Before the defending champs take on the Milwaukee Brewers in their home opener, there is still some hardware to be dished out. The team will receive their 2013 World Series rings, the final time they’ll celebrate last season’s accomplishment.

Many will be receiving the first championship ring of their career. For Dustin Pedroia and Jon Lester, Friday will be a sequel to 2007’s World Series celebration and more bling for them to show off.

Then there is David Ortiz, who will be collecting his third World Series ring as a member of the Red Sox. For Big Papi, these celebrations never get old.

“I’m excited, who knows when we’ll get another one,” said Ortiz, who hit a ludicrous .688 in last year’s Fall Classic against the St. Louis Cardinals. “It’s just the appreciation for the way things went down last year. I’m excited, our hard work paid off.”

PHOTOS: Red Sox Ring Ceremonies

“It will be a great time,” said Pedroia, remembering back to the 2007 ceremony. “It’s pretty fun; the atmosphere in front of the fans, getting something your team works extremely hard for.”

For the first-timers like Mike Napoli, who came very close to winning a ring with the Texas Rangers in 2011, he isn’t sure what to expect. But he’s seen Boston throw a pair of these celebrations in the last 10 years, and knows it’s more than just getting handed a very expensive and unique ring.

“It’s going to be emotional. I’m going to be pretty anxious,” said Napoli. “It’ll be a good time – Boston knows how to put on a good ceremony.
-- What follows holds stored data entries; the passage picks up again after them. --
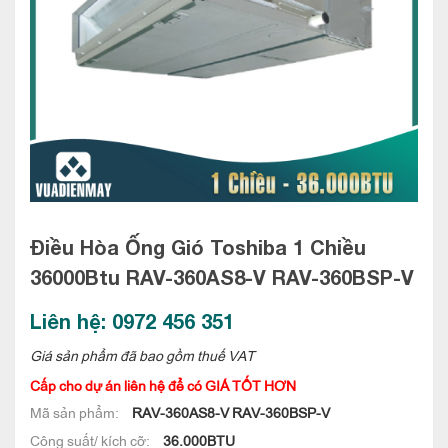
Điều Hòa Ống Gió Toshiba 1 Chiều
36000Btu
RAV-360AS8-V RAV-360BSP-V
Liên hệ: 0972 456 351
Giá sản phẩm đã bao gồm thuế VAT
Cấp cho dự án liên hệ để có GIÁ TỐT HƠN
Mã sản phẩm:
RAV-360AS8-V RAV-360BSP-V
Công suất/ kích cỡ:
36.000BTU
It’s going to be a fun day with all my teammates.”

“It’s a day a lot of people in this room have waited for,” said pitcher Jake Peavy, who will likely be in the bullpen preparing for a day’s work when his teammates get their rings. “It’s a special day for a lot of people in this room, a special day for a lot of fans and people in Boston. To have the honor to be in the starting lineup that day is something I don’t take lightly.”

Peavy will soak in the sights, but his focus will quickly shift back to the task at hand: the Milwaukee Brewers’ lineup.

“I understand we can only have so good a day if the Boston Red Sox don’t win, so I’m taking that responsibility with the utmost importance and I’m doing everything I can to get a win,” he said.

That goes in hand with the team’s approach to this season: one day, one game at a time. It was the same approach they took last season, and while they’re trying to turn the page on 2013, Peavy says it isn’t a bad thing to occasionally look back on that successful run to the top of Major League Baseball.

“I don’t think last year is ever going away,” he said. “But it’s not a bad thing to talk about and commemorate. You just have to realize, and the guys in this room know, you have to be focused on the job at hand during the season. So we’re all in on today.

“The talk and everything will die down, but I think the guys have done a really good job of all that has been said and done with turning the page and moving on,” said Peavy.

The Red Sox shared a few of their plans for the Fenway opener, but so far there is no word on who will sing the National Anthem or toss out the first pitch. The team is asking fans to be in their seats by 12:50 pm (the Fenway Park gates will open at 11:35 am), with the ring ceremony set to get underway around 1:00 pm.

While some new jewelry and one last hurrah for their worst-to-first turnaround will be tough to top, the best part of Friday for the team will be playing in front of their fans for the first time since clinching last year’s title.

“There is a feeling you get when you step on the field and hear the crowd that is like no other stadium,” said third baseman Will Middlebrooks.  “There is nothing like Fenway Park.”

“Fenway Park is one of the most special ballparks around the league because of the history and all the greats that played there. I think anyone who loves baseball loves what Fenway is about and stands for,” said Peavy. “Any time you take the mound in that ballpark it’s special, and pitching for the home side is twice as special with the crowd behind you.”